Write out all the entries again, substituting "Showroom di divani" for "Negozio di divani" and leaving everything else unchanged. Leave out the pictures.

GIVEN RECORDS.
──────────

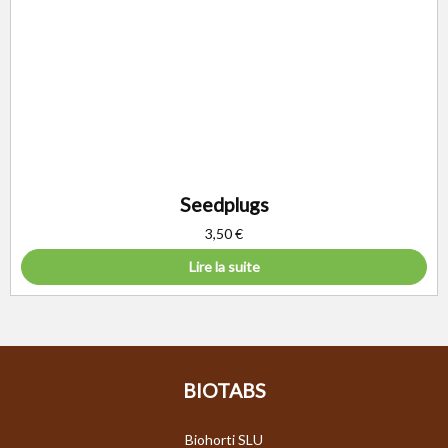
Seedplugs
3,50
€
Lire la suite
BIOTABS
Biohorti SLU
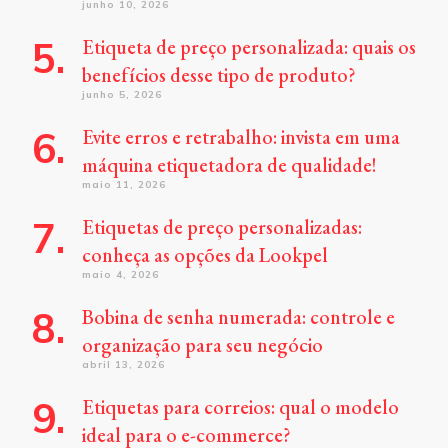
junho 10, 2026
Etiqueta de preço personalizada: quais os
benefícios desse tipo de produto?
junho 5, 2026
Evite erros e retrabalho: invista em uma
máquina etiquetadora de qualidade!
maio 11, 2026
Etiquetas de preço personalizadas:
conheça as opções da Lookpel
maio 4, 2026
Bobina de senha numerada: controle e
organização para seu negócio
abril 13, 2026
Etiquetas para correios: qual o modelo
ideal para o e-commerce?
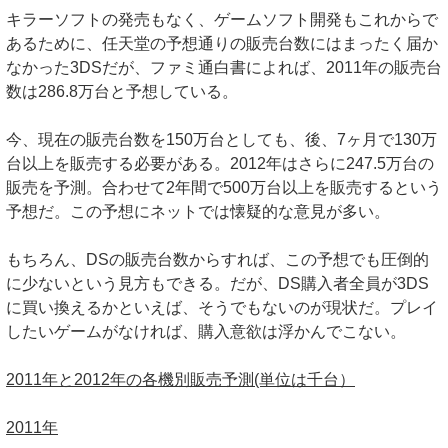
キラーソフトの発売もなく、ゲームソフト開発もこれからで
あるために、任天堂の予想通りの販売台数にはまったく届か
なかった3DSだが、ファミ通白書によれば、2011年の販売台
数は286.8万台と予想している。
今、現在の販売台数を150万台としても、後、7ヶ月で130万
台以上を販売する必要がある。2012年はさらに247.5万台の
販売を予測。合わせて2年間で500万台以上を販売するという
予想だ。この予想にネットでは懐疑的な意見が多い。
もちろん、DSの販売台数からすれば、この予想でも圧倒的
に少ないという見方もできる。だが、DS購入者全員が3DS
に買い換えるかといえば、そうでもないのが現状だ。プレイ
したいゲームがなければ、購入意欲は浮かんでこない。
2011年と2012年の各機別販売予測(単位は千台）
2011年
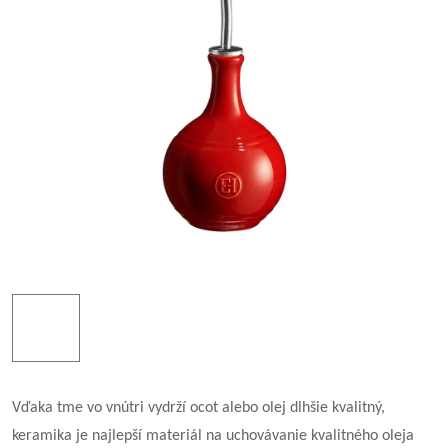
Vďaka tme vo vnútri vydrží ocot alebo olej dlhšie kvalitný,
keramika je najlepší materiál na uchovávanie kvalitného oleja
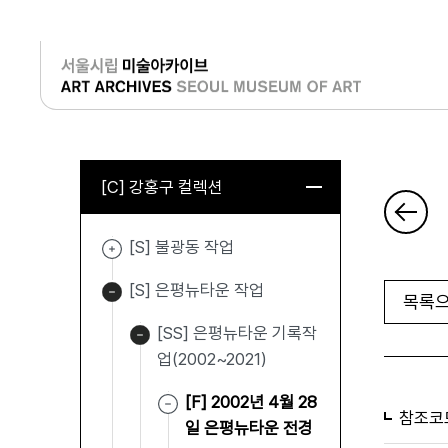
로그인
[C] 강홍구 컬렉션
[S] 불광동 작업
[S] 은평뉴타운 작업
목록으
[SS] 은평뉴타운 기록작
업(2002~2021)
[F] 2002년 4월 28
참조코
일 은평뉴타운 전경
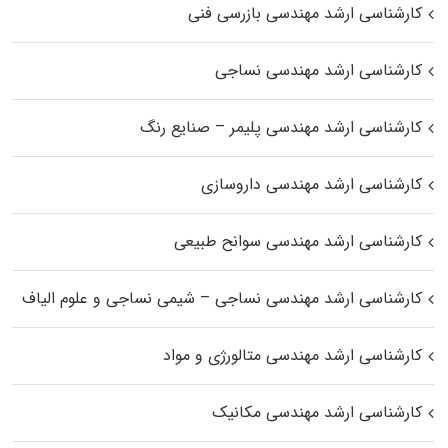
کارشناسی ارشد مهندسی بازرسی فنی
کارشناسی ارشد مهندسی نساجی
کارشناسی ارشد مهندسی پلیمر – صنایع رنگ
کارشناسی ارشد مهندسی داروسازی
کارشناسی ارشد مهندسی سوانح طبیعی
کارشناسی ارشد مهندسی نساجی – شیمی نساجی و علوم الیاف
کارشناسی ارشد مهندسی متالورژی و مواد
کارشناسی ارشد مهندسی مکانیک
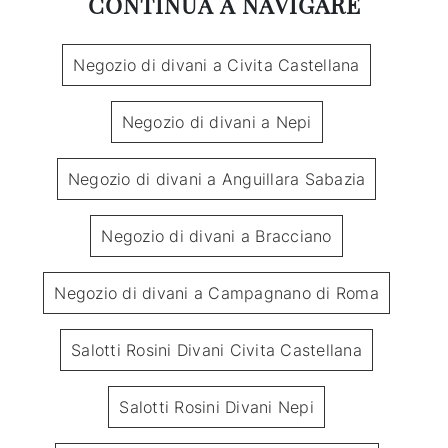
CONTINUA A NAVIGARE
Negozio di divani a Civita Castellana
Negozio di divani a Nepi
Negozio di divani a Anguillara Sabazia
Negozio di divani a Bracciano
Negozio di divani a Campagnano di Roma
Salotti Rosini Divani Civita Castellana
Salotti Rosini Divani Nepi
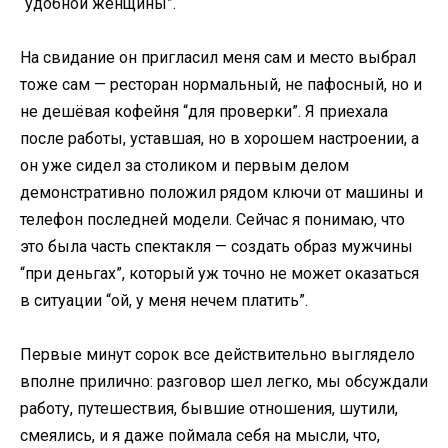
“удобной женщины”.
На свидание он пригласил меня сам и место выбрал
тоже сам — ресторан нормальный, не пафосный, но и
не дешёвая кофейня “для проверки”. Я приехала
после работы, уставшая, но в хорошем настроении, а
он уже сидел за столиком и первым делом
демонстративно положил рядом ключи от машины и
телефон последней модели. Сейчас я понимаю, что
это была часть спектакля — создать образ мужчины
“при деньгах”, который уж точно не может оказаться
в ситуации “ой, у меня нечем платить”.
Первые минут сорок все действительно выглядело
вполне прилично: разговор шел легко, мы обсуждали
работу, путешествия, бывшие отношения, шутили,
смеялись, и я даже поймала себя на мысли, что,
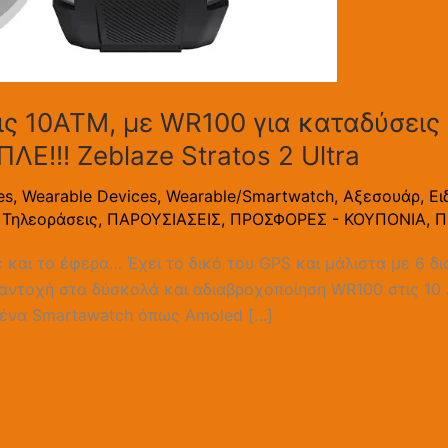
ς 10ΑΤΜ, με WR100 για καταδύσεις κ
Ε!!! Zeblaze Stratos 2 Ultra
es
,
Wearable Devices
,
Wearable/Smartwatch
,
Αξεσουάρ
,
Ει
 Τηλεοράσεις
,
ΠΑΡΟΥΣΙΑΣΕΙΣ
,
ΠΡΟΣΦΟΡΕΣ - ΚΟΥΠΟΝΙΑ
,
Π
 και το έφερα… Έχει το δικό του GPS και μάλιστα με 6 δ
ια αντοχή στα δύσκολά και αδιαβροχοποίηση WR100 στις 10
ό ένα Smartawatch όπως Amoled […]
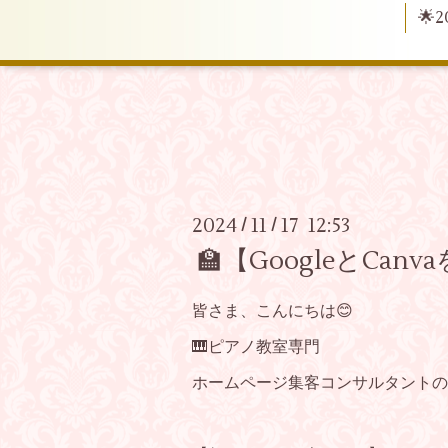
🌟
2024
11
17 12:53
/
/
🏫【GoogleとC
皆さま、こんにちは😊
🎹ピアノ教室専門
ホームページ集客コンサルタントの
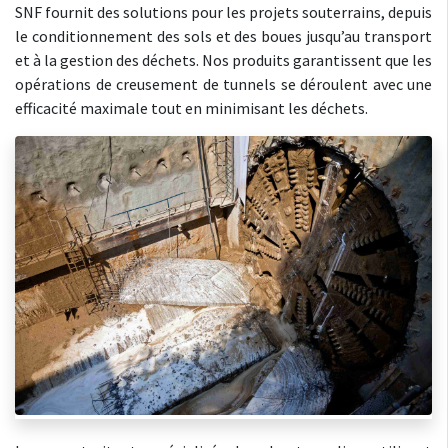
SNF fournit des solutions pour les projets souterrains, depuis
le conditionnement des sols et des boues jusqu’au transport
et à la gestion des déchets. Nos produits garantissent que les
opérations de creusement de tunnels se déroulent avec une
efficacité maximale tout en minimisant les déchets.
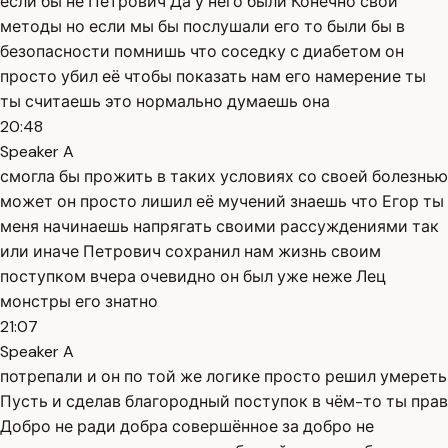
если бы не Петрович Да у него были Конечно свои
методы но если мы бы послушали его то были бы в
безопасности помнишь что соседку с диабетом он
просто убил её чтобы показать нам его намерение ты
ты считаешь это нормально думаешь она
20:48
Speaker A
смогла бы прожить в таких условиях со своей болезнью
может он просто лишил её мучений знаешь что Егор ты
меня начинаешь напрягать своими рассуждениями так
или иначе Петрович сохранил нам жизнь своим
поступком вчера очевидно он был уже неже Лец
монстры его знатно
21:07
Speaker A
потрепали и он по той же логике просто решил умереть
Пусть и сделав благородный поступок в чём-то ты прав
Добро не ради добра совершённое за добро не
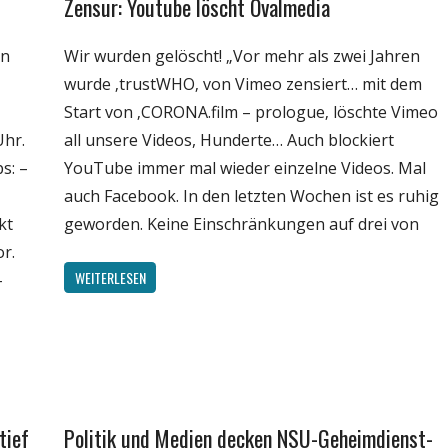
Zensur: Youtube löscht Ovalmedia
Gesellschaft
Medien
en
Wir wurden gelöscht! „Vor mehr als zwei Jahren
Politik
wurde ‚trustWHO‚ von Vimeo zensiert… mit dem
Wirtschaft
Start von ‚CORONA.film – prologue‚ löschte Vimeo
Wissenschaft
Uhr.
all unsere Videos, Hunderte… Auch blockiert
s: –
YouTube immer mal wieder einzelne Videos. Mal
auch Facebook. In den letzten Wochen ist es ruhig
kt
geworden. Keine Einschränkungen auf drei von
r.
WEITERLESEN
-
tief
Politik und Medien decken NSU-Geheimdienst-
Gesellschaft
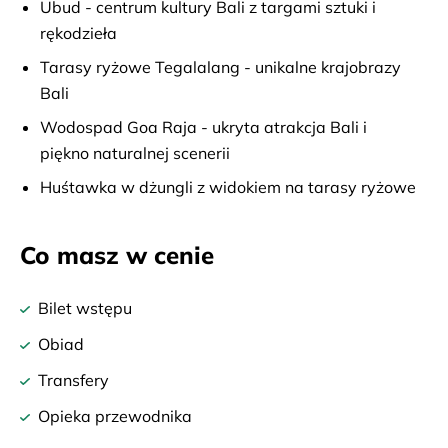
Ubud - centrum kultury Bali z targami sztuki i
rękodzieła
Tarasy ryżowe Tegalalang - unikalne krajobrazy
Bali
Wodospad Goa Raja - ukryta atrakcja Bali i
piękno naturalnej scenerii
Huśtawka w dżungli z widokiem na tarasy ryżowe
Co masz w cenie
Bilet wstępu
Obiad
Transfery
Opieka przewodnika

──────────

ANSWER.
Seedplugs
3,50
€
Lire la suite
BIOTABS
Biohorti SLU
junho 10, 2026
Etiqueta de preço personalizada: quais os
benefícios desse tipo de produto?
junho 5, 2026
Evite erros e retrabalho: invista em uma
máquina etiquetadora de qualidade!
maio 11, 2026
Etiquetas de preço personalizadas:
conheça as opções da Lookpel
maio 4, 2026
Bobina de senha numerada: controle e
organização para seu negócio
abril 13, 2026
Etiquetas para correios: qual o modelo
ideal para o e-commerce?
キラーソフトの発売もなく、ゲームソフト開発もこれからで
あるために、任天堂の予想通りの販売台数にはまったく届か
なかった3DSだが、ファミ通白書によれば、2011年の販売台
数は286.8万台と予想している。
今、現在の販売台数を150万台としても、後、7ヶ月で130万
台以上を販売する必要がある。2012年はさらに247.5万台の
販売を予測。合わせて2年間で500万台以上を販売するという
予想だ。この予想にネットでは懐疑的な意見が多い。
もちろん、DSの販売台数からすれば、この予想でも圧倒的
に少ないという見方もできる。だが、DS購入者全員が3DS
に買い換えるかといえば、そうでもないのが現状だ。プレイ
したいゲームがなければ、購入意欲は浮かんでこない。
2011年と2012年の各機別販売予測(単位は千台）
2011年
Vďaka tme vo vnútri vydrží ocot alebo olej dlhšie kvalitný,
keramika je najlepší materiál na uchovávanie kvalitného oleja
로그인
[C] 강홍구 컬렉션
[S] 불광동 작업
[S] 은평뉴타운 작업
목록으
[SS] 은평뉴타운 기록작
업(2002~2021)
[F] 2002년 4월 28
참조코
일 은평뉴타운 전경
کارشناسی ارشد مهندسی بازرسی فنی
کارشناسی ارشد مهندسی نساجی
کارشناسی ارشد مهندسی پلیمر – صنایع رنگ
کارشناسی ارشد مهندسی داروسازی
کارشناسی ارشد مهندسی سوانح طبیعی
کارشناسی ارشد مهندسی نساجی – شیمی نساجی و علوم الیاف
کارشناسی ارشد مهندسی متالورژی و مواد
کارشناسی ارشد مهندسی مکانیک
CONTINUA A NAVIGARE
Showroom di divani a Civita Castellana
Showroom di divani a Nepi
Showroom di divani a Anguillara Sabazia
Showroom di divani a Bracciano
Showroom di divani a Campagnano di Roma
Salotti Rosini Divani Civita Castellana
Salotti Rosini Divani Nepi
“удобной женщины”.
На свидание он пригласил меня сам и место выбрал
тоже сам — ресторан нормальный, не пафосный, но и
не дешёвая кофейня “для проверки”. Я приехала
после работы, уставшая, но в хорошем настроении, а
он уже сидел за столиком и первым делом
демонстративно положил рядом ключи от машины и
телефон последней модели. Сейчас я понимаю, что
это была часть спектакля — создать образ мужчины
“при деньгах”, который уж точно не может оказаться
в ситуации “ой, у меня нечем платить”.
Первые минут сорок все действительно выглядело
вполне прилично: разговор шел легко, мы обсуждали
работу, путешествия, бывшие отношения, шутили,
смеялись, и я даже поймала себя на мысли, что,
ς 10ΑΤΜ, με WR100 για καταδύσεις κ
Ε!!! Zeblaze Stratos 2 Ultra
es
,
Wearable Devices
,
Wearable/Smartwatch
,
Αξεσουάρ
,
Ει
 Τηλεοράσεις
,
ΠΑΡΟΥΣΙΑΣΕΙΣ
,
ΠΡΟΣΦΟΡΕΣ - ΚΟΥΠΟΝΙΑ
,
Π
 και το έφερα… Έχει το δικό του GPS και μάλιστα με 6 δ
ια αντοχή στα δύσκολά και αδιαβροχοποίηση WR100 στις 10
ό ένα Smartawatch όπως Amoled […]
🌟
2024
11
17 12:53
/
/
🏫【GoogleとC
皆さま、こんにちは😊
🎹ピアノ教室専門
ホームページ集客コンサルタントの
SNF fournit des solutions pour les projets souterrains, depuis
le conditionnement des sols et des boues jusqu’au transport
et à la gestion des déchets. Nos produits garantissent que les
opérations de creusement de tunnels se déroulent avec une
efficacité maximale tout en minimisant les déchets.
если бы не Петрович Да у него были Конечно свои
методы но если мы бы послушали его то были бы в
безопасности помнишь что соседку с диабетом он
просто убил её чтобы показать нам его намерение ты
ты считаешь это нормально думаешь она
20:48
Speaker A
смогла бы прожить в таких условиях со своей болезнью
может он просто лишил её мучений знаешь что Егор ты
меня начинаешь напрягать своими рассуждениями так
или иначе Петрович сохранил нам жизнь своим
поступком вчера очевидно он был уже неже Лец
монстры его знатно
21:07
Speaker A
потрепали и он по той же логике просто решил умереть
Пусть и сделав благородный поступок в чём-то ты прав
Добро не ради добра совершённое за добро не
Zensur: Youtube löscht Ovalmedia
Gesellschaft
Medien
en
Wir wurden gelöscht! „Vor mehr als zwei Jahren
Politik
wurde ‚trustWHO‚ von Vimeo zensiert… mit dem
Wirtschaft
Start von ‚CORONA.film – prologue‚ löschte Vimeo
Wissenschaft
Uhr.
all unsere Videos, Hunderte… Auch blockiert
s: –
YouTube immer mal wieder einzelne Videos. Mal
auch Facebook. In den letzten Wochen ist es ruhig
kt
geworden. Keine Einschränkungen auf drei von
r.
WEITERLESEN
-
tief
Politik und Medien decken NSU-Geheimdienst-
Gesellschaft
Ubud - centrum kultury Bali z targami sztuki i
rękodzieła
Tarasy ryżowe Tegalalang - unikalne krajobrazy
Bali
Wodospad Goa Raja - ukryta atrakcja Bali i
piękno naturalnej scenerii
Huśtawka w dżungli z widokiem na tarasy ryżowe
Co masz w cenie
Bilet wstępu
Obiad
Transfery
Opieka przewodnika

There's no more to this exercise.